## What the task requires
Only a number is expected in reply: the number of lines below that include the word "обличчя".

Data extracted from a collection
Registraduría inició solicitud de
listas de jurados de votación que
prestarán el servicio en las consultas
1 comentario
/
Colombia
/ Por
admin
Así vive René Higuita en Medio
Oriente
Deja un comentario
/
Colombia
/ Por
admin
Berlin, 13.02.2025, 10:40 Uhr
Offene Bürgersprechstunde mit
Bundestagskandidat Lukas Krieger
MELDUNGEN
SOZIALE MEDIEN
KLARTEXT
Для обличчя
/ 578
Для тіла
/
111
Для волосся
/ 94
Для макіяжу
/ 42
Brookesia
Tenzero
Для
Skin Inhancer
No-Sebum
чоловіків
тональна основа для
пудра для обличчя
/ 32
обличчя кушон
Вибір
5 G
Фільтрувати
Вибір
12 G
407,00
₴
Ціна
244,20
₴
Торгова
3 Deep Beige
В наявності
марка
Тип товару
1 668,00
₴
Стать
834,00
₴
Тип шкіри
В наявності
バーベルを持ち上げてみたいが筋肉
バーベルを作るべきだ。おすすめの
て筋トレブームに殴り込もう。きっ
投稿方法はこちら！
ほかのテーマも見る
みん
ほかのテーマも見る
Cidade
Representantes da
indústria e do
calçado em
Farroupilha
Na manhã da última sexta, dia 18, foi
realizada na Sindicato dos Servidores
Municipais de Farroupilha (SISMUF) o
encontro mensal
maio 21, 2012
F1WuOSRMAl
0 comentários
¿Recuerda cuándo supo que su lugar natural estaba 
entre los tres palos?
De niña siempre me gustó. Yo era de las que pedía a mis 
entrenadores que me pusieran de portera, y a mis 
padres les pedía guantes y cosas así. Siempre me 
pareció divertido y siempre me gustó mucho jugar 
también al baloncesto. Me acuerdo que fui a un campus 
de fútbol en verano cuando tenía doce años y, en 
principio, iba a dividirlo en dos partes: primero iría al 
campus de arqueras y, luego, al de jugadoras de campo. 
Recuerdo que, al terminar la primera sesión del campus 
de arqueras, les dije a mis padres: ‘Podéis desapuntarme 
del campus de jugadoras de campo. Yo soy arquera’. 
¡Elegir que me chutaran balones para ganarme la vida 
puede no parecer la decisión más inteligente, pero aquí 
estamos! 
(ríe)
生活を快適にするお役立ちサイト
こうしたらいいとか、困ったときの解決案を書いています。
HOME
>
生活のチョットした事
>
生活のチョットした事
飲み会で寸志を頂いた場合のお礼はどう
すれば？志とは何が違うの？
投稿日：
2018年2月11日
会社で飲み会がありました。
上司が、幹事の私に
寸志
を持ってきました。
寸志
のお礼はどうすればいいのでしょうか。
==
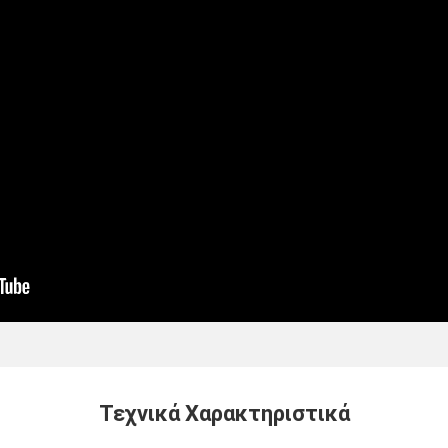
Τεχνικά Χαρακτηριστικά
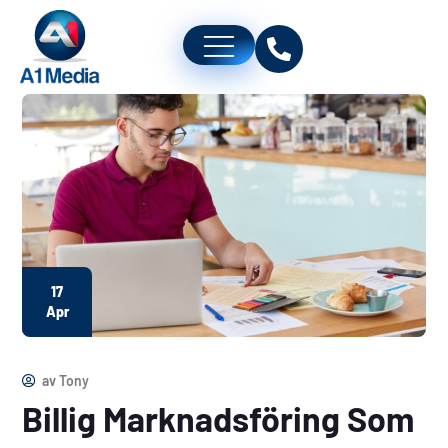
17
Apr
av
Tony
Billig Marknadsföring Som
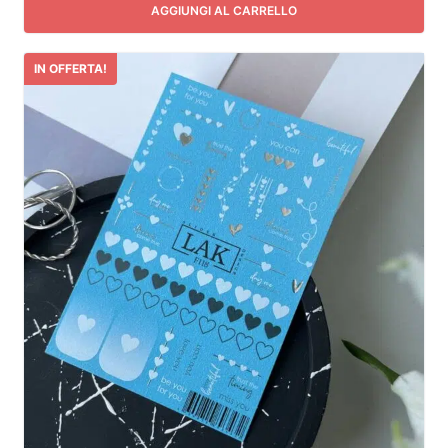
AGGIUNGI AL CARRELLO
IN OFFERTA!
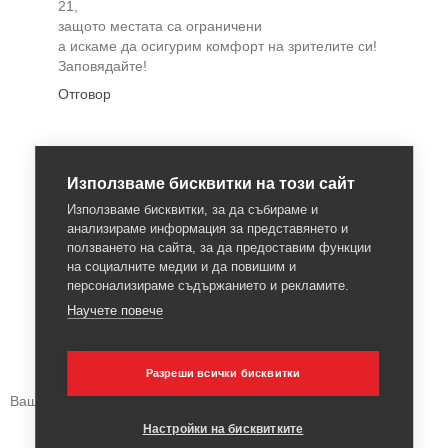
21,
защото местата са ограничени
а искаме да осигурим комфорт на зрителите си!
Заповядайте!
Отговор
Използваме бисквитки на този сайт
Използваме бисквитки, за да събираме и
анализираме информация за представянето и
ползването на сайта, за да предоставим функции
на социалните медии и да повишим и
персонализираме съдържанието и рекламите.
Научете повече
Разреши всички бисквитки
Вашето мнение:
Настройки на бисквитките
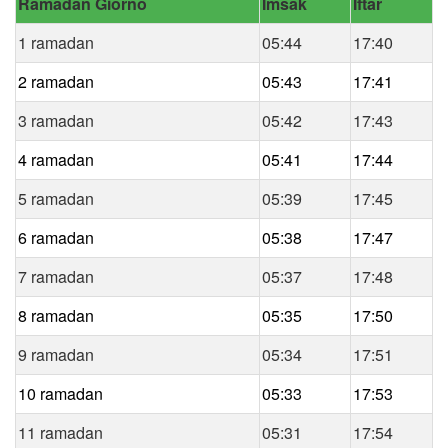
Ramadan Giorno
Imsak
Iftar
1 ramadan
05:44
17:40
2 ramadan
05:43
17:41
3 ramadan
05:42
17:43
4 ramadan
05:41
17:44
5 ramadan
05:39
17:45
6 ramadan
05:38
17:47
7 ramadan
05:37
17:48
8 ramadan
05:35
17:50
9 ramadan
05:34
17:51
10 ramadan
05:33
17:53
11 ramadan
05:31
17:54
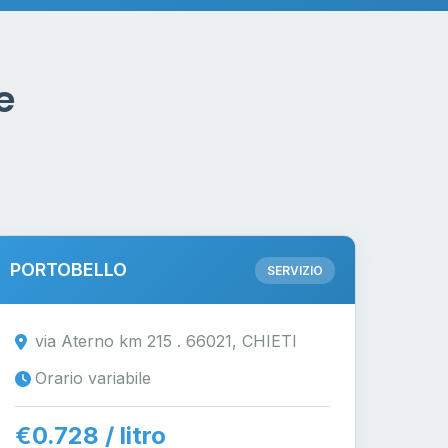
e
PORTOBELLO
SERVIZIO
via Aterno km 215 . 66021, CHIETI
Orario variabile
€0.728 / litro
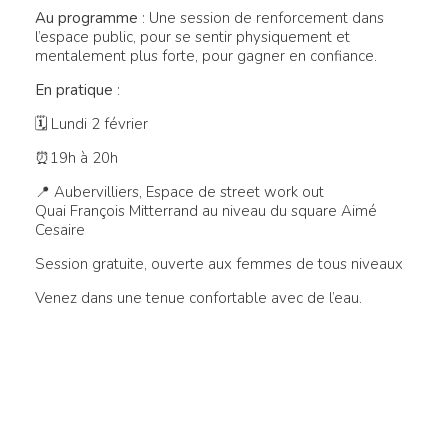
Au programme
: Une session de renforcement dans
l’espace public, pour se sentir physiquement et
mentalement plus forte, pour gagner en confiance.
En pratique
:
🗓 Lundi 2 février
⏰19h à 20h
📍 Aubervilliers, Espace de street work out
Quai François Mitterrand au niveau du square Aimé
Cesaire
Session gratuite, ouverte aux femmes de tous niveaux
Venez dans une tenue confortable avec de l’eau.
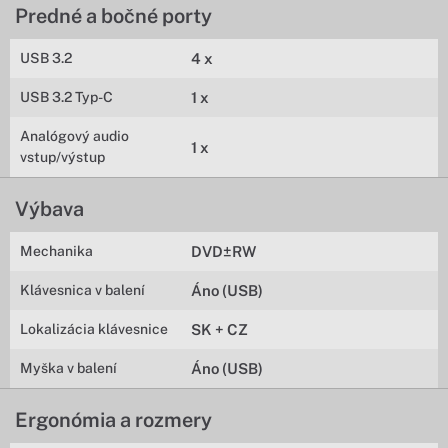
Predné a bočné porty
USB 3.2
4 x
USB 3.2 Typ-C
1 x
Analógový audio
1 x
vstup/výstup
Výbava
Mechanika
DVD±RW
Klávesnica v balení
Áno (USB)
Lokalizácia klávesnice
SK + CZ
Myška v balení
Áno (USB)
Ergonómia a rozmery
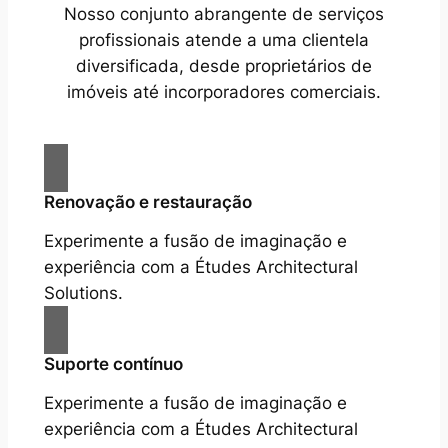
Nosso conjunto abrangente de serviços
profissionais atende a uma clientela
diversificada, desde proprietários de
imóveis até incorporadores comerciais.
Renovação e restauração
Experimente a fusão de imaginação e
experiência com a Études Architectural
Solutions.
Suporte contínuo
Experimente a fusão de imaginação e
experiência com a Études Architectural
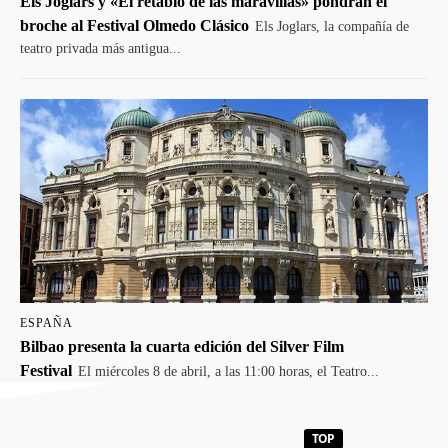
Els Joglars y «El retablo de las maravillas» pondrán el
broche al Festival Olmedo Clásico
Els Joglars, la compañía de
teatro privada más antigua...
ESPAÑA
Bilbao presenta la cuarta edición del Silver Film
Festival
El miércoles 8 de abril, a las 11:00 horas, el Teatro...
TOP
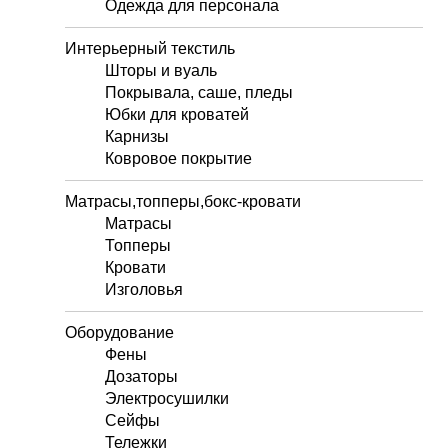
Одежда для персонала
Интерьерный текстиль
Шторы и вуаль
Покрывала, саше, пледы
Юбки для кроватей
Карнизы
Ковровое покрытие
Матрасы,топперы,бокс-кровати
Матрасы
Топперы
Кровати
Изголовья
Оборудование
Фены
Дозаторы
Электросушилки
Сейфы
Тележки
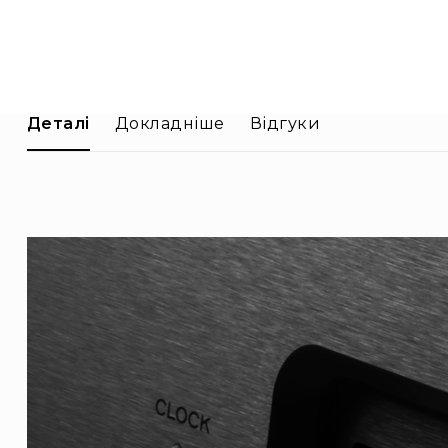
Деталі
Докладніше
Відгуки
--
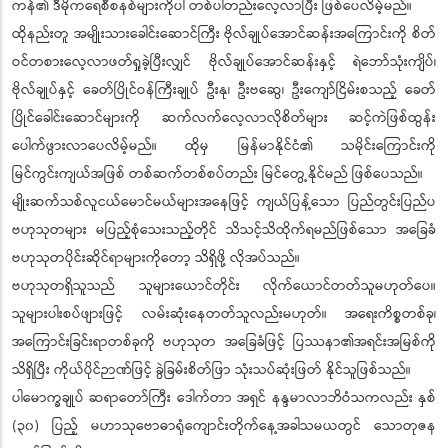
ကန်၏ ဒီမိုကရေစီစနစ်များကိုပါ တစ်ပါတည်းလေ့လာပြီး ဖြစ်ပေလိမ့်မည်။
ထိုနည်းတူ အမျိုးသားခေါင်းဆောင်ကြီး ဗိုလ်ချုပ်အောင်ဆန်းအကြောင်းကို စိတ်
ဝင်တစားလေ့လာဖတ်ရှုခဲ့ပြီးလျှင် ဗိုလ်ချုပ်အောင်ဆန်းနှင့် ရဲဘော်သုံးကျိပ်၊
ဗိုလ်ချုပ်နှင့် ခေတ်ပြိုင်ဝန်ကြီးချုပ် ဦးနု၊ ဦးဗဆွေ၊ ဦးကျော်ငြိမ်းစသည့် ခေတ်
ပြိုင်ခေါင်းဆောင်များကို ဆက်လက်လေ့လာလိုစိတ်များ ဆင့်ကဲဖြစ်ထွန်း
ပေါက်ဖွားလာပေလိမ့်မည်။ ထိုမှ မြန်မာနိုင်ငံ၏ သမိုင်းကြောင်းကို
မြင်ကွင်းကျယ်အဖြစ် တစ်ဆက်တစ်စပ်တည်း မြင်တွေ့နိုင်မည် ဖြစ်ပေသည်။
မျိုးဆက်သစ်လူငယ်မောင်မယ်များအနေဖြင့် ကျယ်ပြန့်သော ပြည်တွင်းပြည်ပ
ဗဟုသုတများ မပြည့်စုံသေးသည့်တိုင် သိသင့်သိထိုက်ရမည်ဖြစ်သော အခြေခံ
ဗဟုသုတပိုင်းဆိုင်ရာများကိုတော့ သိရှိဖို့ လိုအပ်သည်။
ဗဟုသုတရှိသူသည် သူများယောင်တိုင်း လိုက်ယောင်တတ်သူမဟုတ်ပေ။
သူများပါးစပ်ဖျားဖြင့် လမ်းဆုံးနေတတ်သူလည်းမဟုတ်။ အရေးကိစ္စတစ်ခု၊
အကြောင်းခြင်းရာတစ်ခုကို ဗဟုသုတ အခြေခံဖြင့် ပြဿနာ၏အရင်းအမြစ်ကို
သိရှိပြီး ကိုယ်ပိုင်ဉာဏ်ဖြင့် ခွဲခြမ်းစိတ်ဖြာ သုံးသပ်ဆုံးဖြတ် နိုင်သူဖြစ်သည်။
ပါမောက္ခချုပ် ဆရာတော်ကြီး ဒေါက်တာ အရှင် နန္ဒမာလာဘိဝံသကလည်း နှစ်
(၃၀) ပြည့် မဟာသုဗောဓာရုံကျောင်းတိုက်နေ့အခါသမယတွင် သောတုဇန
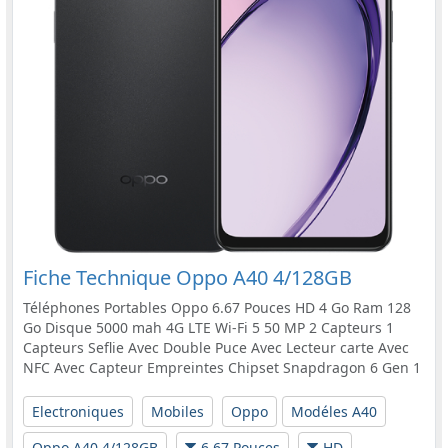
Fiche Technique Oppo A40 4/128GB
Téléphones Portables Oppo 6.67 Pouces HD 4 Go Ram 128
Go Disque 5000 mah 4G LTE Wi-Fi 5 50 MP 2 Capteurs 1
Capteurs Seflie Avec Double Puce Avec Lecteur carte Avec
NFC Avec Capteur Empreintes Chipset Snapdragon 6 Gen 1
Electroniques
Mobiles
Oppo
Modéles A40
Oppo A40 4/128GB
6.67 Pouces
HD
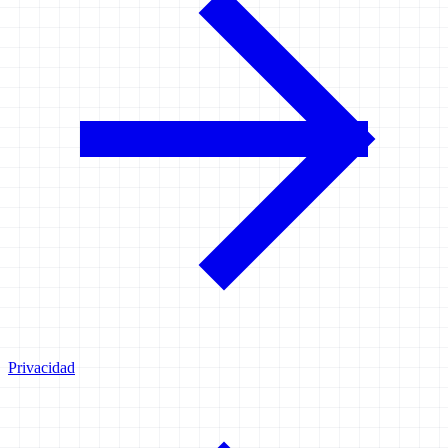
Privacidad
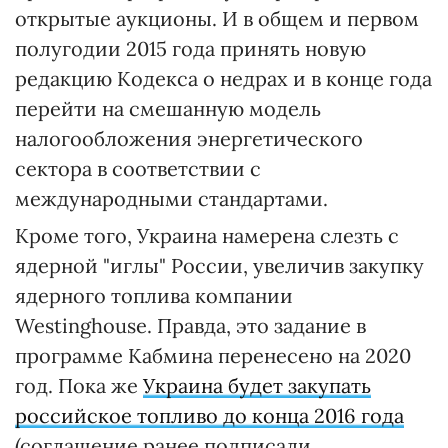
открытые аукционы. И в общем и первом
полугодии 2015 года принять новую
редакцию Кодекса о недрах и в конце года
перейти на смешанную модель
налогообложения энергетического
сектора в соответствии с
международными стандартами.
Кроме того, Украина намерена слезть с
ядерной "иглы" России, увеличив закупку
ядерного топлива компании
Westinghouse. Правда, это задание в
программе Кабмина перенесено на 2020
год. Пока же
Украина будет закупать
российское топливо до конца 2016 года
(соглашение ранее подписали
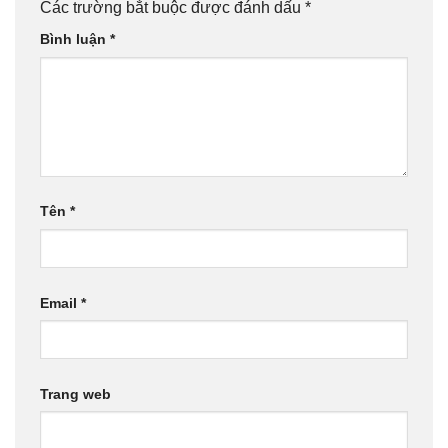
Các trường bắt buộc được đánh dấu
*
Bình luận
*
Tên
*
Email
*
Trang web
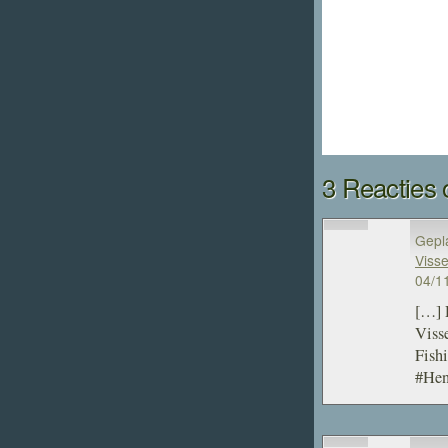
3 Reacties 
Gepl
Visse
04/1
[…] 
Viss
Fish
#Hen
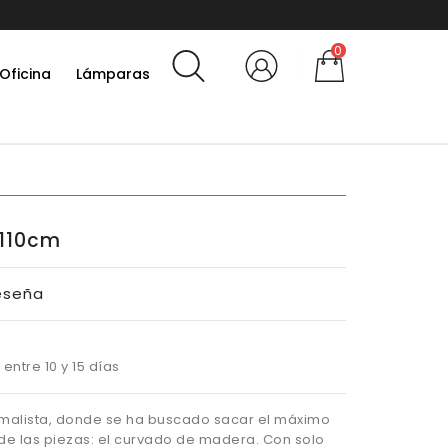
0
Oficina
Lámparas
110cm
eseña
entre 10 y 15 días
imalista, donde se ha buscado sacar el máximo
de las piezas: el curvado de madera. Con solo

## Task result
3